**YOUR ASSIGNMENT**
In the answer, each line from the top of the material through the line that contains "Map each listed" is restated exactly. No picture is given again.

**PROVIDED DATA**
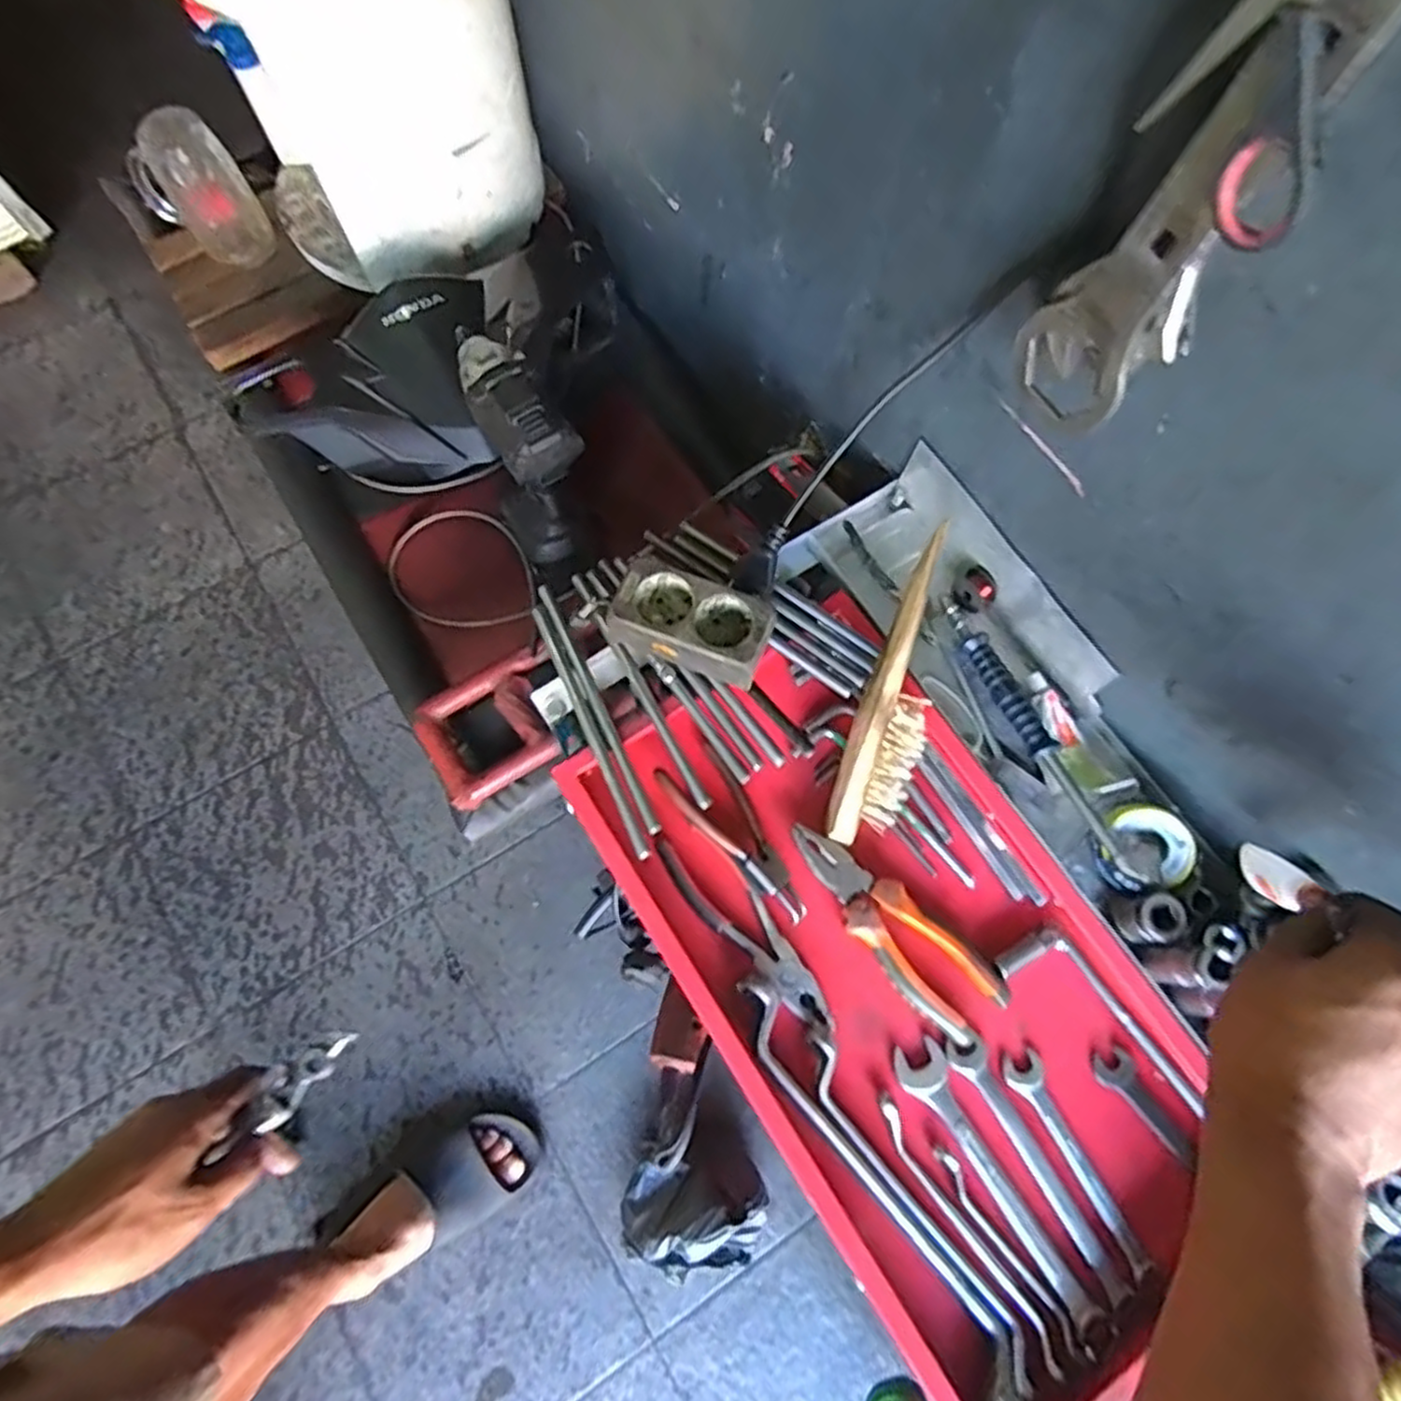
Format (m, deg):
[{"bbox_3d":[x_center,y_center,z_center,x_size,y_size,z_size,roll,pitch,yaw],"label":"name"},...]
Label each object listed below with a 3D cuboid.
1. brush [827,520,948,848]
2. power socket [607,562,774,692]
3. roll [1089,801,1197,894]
[{"bbox_3d":[0.135,-0.004,0.518,0.051,0.023,0.214,11,101,2],"label":"brush"},{"bbox_3d":[-0.005,-0.051,0.529,0.106,0.055,0.057,22,74,5],"label":"power socket"},{"bbox_3d":[0.302,0.097,0.503,0.060,0.026,0.054,-11,74,-5],"label":"roll"}]

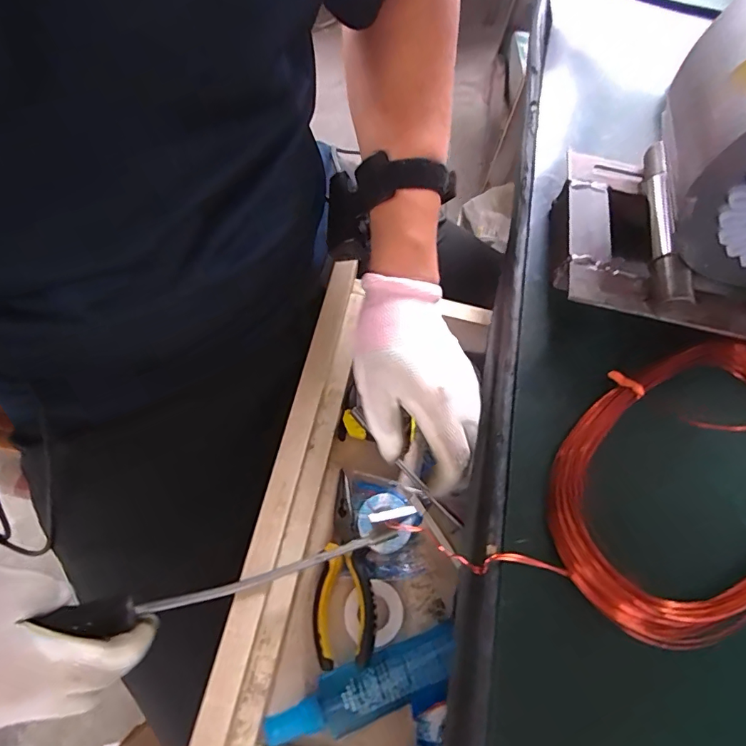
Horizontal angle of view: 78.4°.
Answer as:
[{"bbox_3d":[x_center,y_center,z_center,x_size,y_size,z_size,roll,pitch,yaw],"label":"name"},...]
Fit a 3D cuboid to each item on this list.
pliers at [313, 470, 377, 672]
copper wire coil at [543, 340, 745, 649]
[{"bbox_3d":[-0.025,0.160,0.388,0.049,0.017,0.150,-1,57,-3],"label":"pliers"},{"bbox_3d":[0.197,0.060,0.276,0.207,0.023,0.135,-26,72,-16],"label":"copper wire coil"}]

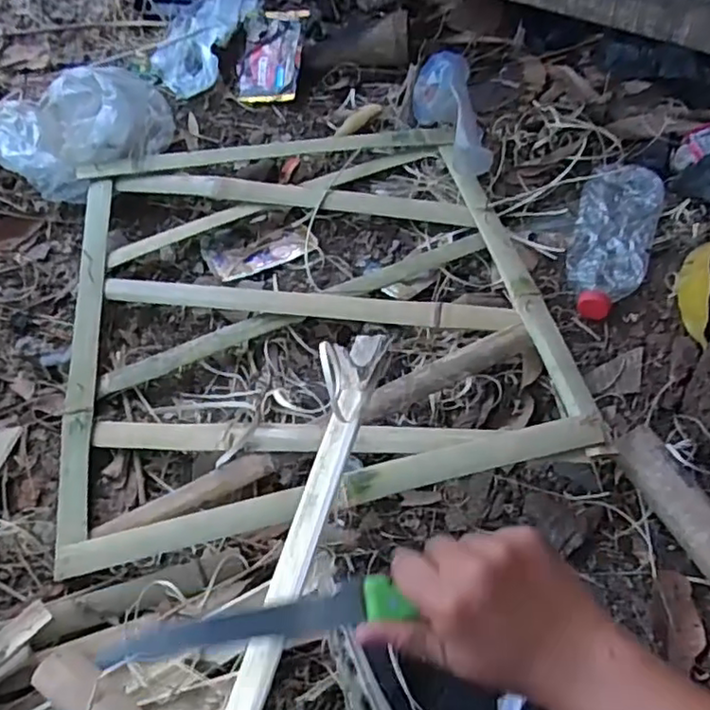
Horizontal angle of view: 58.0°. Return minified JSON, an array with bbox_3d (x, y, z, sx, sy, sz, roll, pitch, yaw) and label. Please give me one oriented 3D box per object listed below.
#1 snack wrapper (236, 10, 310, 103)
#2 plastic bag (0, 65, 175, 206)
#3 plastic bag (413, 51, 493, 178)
[{"bbox_3d":[-0.123,-0.450,0.958,0.092,0.017,0.159,5,78,15],"label":"snack wrapper"},{"bbox_3d":[-0.355,-0.304,0.845,0.230,0.099,0.153,-40,63,-20],"label":"plastic bag"},{"bbox_3d":[0.127,-0.293,0.798,0.074,0.090,0.155,-15,72,-6],"label":"plastic bag"}]

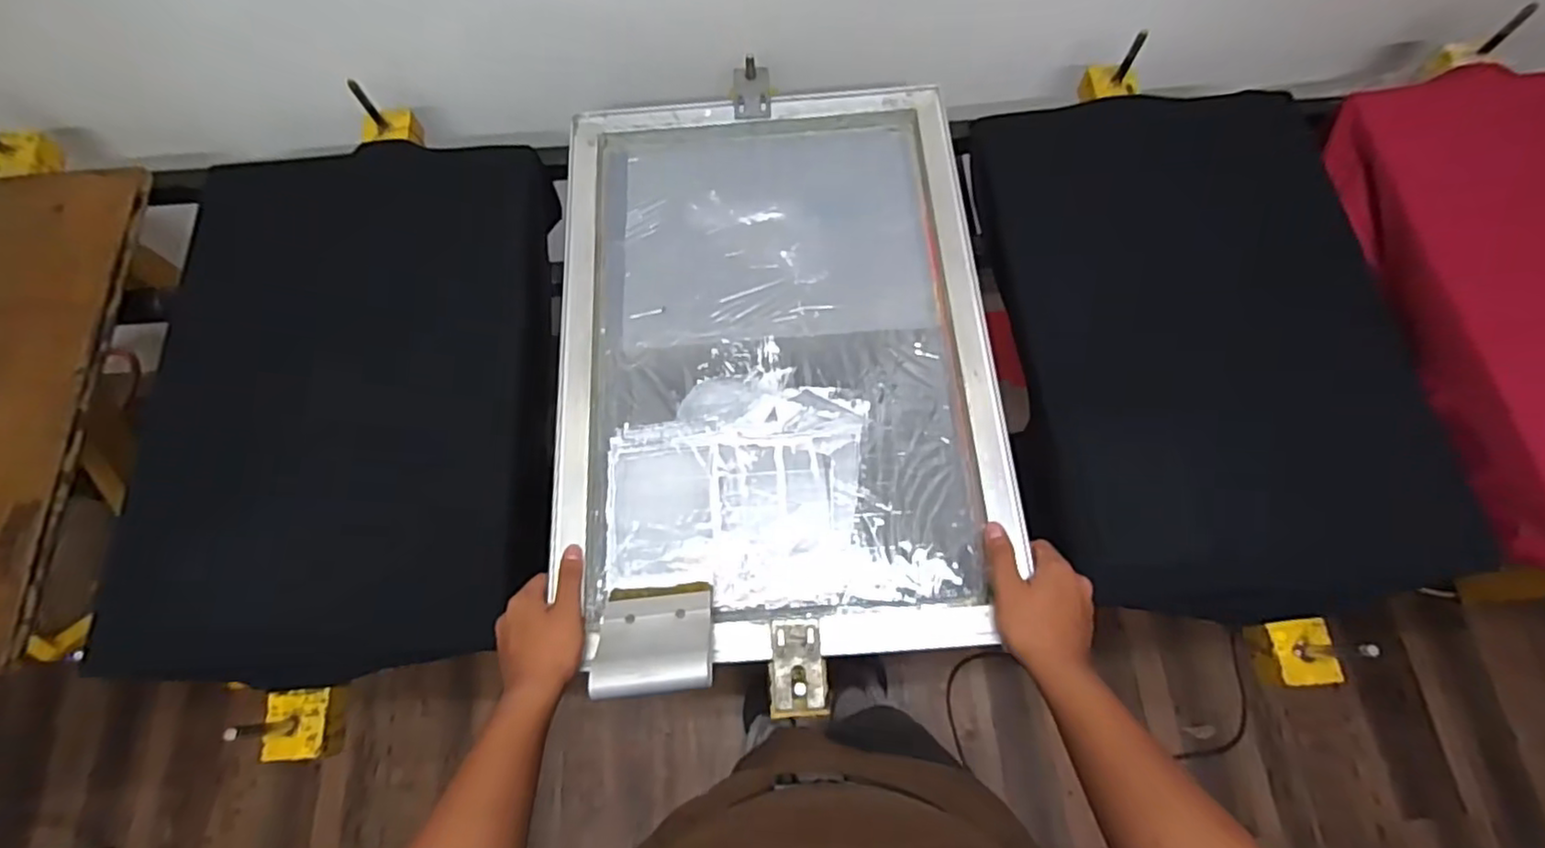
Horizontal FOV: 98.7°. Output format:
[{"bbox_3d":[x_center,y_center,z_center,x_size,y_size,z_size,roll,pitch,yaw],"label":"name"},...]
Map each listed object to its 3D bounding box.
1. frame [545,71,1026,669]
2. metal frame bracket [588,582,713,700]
[{"bbox_3d":[0.004,-0.092,0.734,0.465,0.042,0.647,-4,70,-1],"label":"frame"},{"bbox_3d":[-0.105,0.189,0.595,0.103,0.018,0.123,-3,30,-2],"label":"metal frame bracket"}]

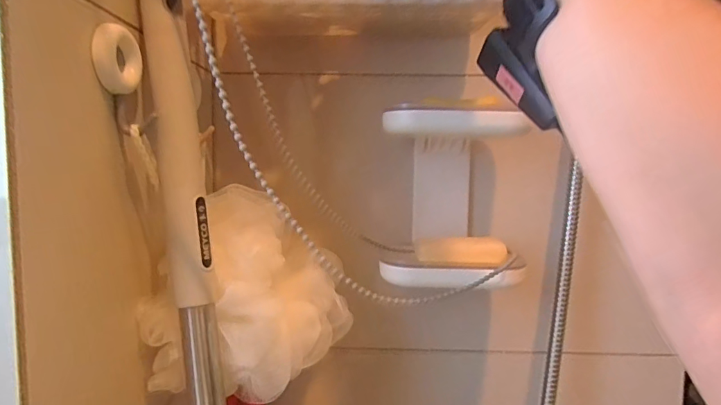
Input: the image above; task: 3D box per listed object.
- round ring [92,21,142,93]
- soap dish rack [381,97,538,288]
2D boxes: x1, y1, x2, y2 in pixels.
[{"bbox_3d":[-0.154,-0.090,0.280,0.012,0.039,0.037,2,5,-2],"label":"round ring"},{"bbox_3d":[0.079,-0.011,0.409,0.115,0.151,0.113,2,5,-2],"label":"soap dish rack"}]

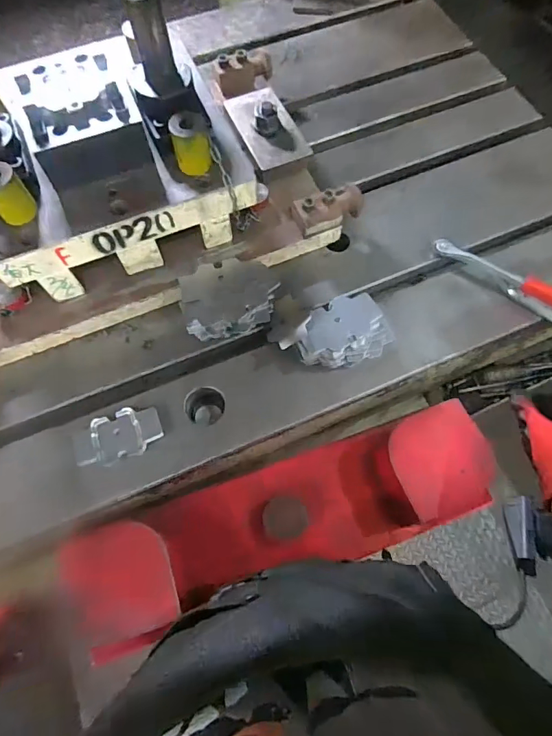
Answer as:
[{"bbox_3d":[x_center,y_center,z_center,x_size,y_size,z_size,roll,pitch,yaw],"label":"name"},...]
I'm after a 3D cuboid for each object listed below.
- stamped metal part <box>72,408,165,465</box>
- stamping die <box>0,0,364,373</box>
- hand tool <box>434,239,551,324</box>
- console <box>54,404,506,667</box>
[{"bbox_3d":[-0.189,0.082,0.528,0.100,0.014,0.056,-21,69,-7],"label":"stamped metal part"},{"bbox_3d":[-0.218,-0.262,0.549,0.583,0.244,0.364,-24,69,-8],"label":"stamping die"},{"bbox_3d":[0.313,-0.120,0.584,0.211,0.052,0.018,35,73,14],"label":"hand tool"},{"bbox_3d":[0.017,0.191,0.553,0.496,0.113,0.140,-20,69,-7],"label":"console"}]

**RESULT OF THIS EXERCISE**
Format (m, deg):
[{"bbox_3d":[x_center,y_center,z_center,x_size,y_size,z_size,roll,pitch,yaw],"label":"name"},...]
Label each object listed below with a 3D cuboid.
1. brush [827,520,948,848]
2. power socket [607,562,774,692]
3. roll [1089,801,1197,894]
[{"bbox_3d":[0.135,-0.004,0.518,0.051,0.023,0.214,11,101,2],"label":"brush"},{"bbox_3d":[-0.005,-0.051,0.529,0.106,0.055,0.057,22,74,5],"label":"power socket"},{"bbox_3d":[0.302,0.097,0.503,0.060,0.026,0.054,-11,74,-5],"label":"roll"}]

Horizontal angle of view: 78.4°.
Answer as:
[{"bbox_3d":[x_center,y_center,z_center,x_size,y_size,z_size,roll,pitch,yaw],"label":"name"},...]
Fit a 3D cuboid to each item on this list.
pliers at [313, 470, 377, 672]
copper wire coil at [543, 340, 745, 649]
[{"bbox_3d":[-0.025,0.160,0.388,0.049,0.017,0.150,-1,57,-3],"label":"pliers"},{"bbox_3d":[0.197,0.060,0.276,0.207,0.023,0.135,-26,72,-16],"label":"copper wire coil"}]

Horizontal angle of view: 58.0°. Return minified JSON, an array with bbox_3d (x, y, z, sx, sy, sz, roll, pitch, yaw) and label. Please give me one oriented 3D box per object listed below.
#1 snack wrapper (236, 10, 310, 103)
#2 plastic bag (0, 65, 175, 206)
#3 plastic bag (413, 51, 493, 178)
[{"bbox_3d":[-0.123,-0.450,0.958,0.092,0.017,0.159,5,78,15],"label":"snack wrapper"},{"bbox_3d":[-0.355,-0.304,0.845,0.230,0.099,0.153,-40,63,-20],"label":"plastic bag"},{"bbox_3d":[0.127,-0.293,0.798,0.074,0.090,0.155,-15,72,-6],"label":"plastic bag"}]

Horizontal FOV: 98.7°. Output format:
[{"bbox_3d":[x_center,y_center,z_center,x_size,y_size,z_size,roll,pitch,yaw],"label":"name"},...]
Map each listed object to its 3D bounding box.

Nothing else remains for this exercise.